Hetal Gandhi, Director, Crisil Research said: “Next fiscal, we anticipate volume growth recovering to 5-6 per cent from 0.5-1 per cent estimated for this fiscal. Demand growth in the infrastructure and affordable housing sectors on a lower base should support volume growth”.
“These two sectors together contribute almost 35-40 per cent of cement demand in India,” Gandhi added.
Cement prices are expected to remain stable in fiscal 2021 after high volatility seen this fiscal.
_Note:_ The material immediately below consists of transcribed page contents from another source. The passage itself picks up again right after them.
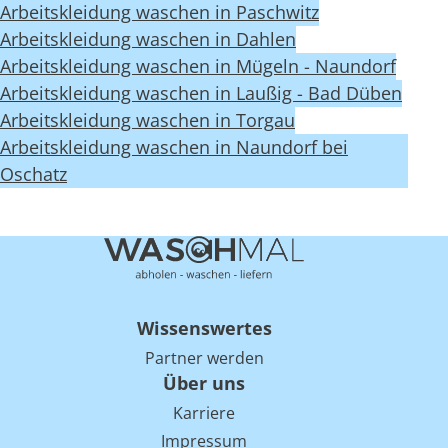
Arbeitskleidung waschen in Paschwitz
Arbeitskleidung waschen in Dahlen
Arbeitskleidung waschen in Mügeln - Naundorf
Arbeitskleidung waschen in Laußig - Bad Düben
Arbeitskleidung waschen in Torgau
Arbeitskleidung waschen in Naundorf bei
Oschatz
Wissenswertes
Partner werden
Über uns
Karriere
Impressum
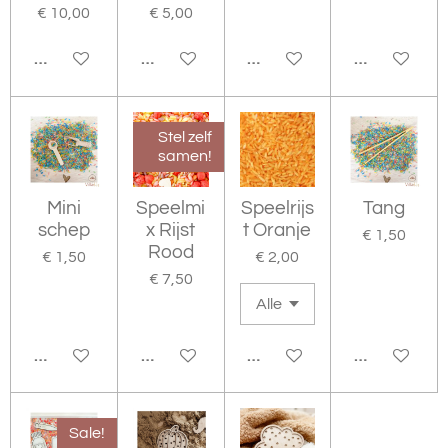
€ 10,00
€ 5,00
HOUD MIJ OP DE HOOGTE
HOUD MIJ OP DE HOOGTE
IN WINKELWAGEN
IN WINKEL
Stel zelf
samen!
Mini
Speelmi
Speelrijs
Tang
schep
x Rijst
t Oranje
€ 1,50
Rood
€ 1,50
€ 2,00
€ 7,50
BEKIJK DETAILS
BEKIJK DETAILS
IN WINKELWAGEN
IN WINKEL
Sale!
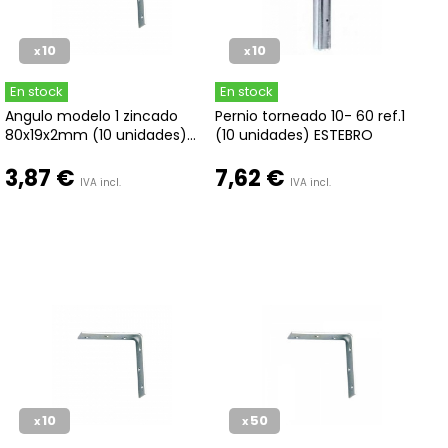
10
10
x
x
En stock
En stock
Angulo modelo 1 zincado
Pernio torneado 10- 60 ref.1
80x19x2mm (10 unidades)...
(10 unidades) ESTEBRO
3,87 €
7,62 €
IVA incl.
IVA incl.
10
50
x
x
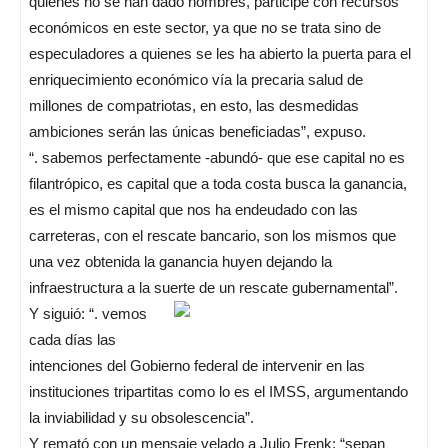
quienes no se han dado nombres, participe con recursos
económicos en este sector, ya que no se trata sino de
especuladores a quienes se les ha abierto la puerta para el
enriquecimiento económico vía la precaria salud de
millones de compatriotas, en esto, las desmedidas
ambiciones serán las únicas beneficiadas”, expuso.
“. sabemos perfectamente -abundó- que ese capital no es
filantrópico, es capital que a toda costa busca la ganancia,
es el mismo capital que nos ha endeudado con las
carreteras, con el rescate bancario, son los mismos que
una vez obtenida la ganancia huyen dejando la
infraestructura a la suerte de un rescate gubernamental”.
Y siguió: “. vemos
cada días las
intenciones del Gobierno federal de intervenir en las
instituciones tripartitas como lo es el IMSS, argumentando
la inviabilidad y su obsolescencia”.
Y remató con un mensaje velado a Julio Frenk: “sepan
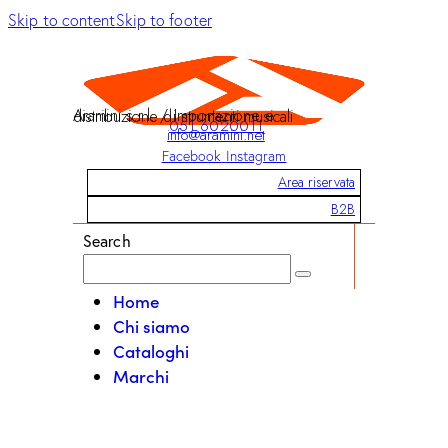
Skip to content
Skip to footer
Aramini s.r.l. / Importazione e distribuzione di strumenti musicali
051 6020011
info@aramini.net
Facebook
Instagram
Area riservata
B2B
Search
Home
Chi siamo
Cataloghi
Marchi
The expected recovery in demand and high utilisation of clinker capacities at 78 per cent — because new capacity additions are skewed towards split grinding units – would restrict any steep decline in cement realisations, it said.
Crisil foresees input prices also remaining range-bound over the medium term, amid stable coal prices and downward pressure on crude oil and petcoke prices, though there could be short-term volatility.
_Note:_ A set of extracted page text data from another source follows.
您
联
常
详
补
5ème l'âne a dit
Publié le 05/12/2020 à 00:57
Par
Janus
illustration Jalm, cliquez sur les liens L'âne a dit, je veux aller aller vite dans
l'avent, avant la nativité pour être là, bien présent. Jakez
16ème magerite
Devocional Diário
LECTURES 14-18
The high profitability this fiscal has been driven by an estimated 5 per cent growth in cement prices and softer input prices (lower petcoke and coal prices resulted in a 6-7 per cent decline in power and fuel costs.
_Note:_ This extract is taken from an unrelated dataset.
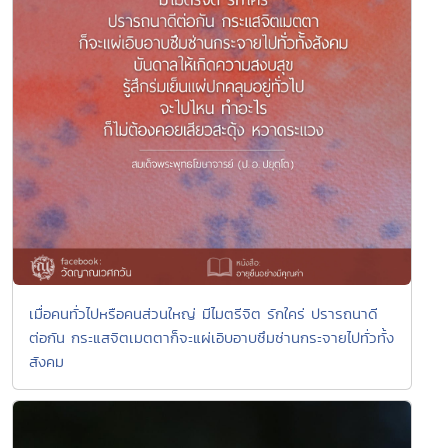
เมื่อคนทั่วไปหรือคนส่วนใหญ่ มีไมตรีจิต รักใคร่ ปรารถนาดี
ต่อกัน กระแสจิตเมตตาก็จะแผ่เอิบอาบซึมซ่านกระจายไปทั่วทั้ง
สังคม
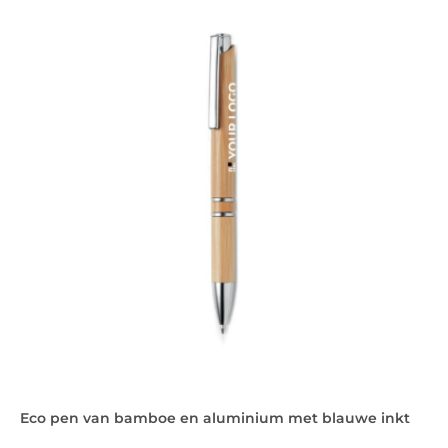
Eco pen van bamboe en aluminium met blauwe inkt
This has largely offset adverse movements and fluctuations in the prices of other inputs). This was despite slower demand growth during the fiscal, owing to lower spending by government departments and overall economic slowdown.
Crisil’s analysis of 19 listed cement makers with revenue of over ₹500 crore (comprising 70 per cent of industry capacity) shows large players are more resilient to demand slowdown as their volume growth is estimated at about 2 per cent this fiscal, or higher than the industry average.
Consequently, the credit profiles of large cement makers have witnessed an improvement this fiscal after exhibiting resilience over the past few years despite cost pressures, supply-side challenges, and heightened M&A activities due to ample liquidity and sound balance sheets.
Nitesh Jain, Director, Crisil Ratings said: “The credit profiles of cement makers next fiscal should continue to mend. Net debt/EBITDA is set to improve to about 1.7 times this fiscal from two-times in fiscal 2019, and further to 1.6 times next fiscal driven by healthy operating profitability, moderate capex and strengthening balance sheets.”
The industry’s annual capex is seen at ₹9,000-11,000 crore in fiscal 2020-2021, in line with the past trend.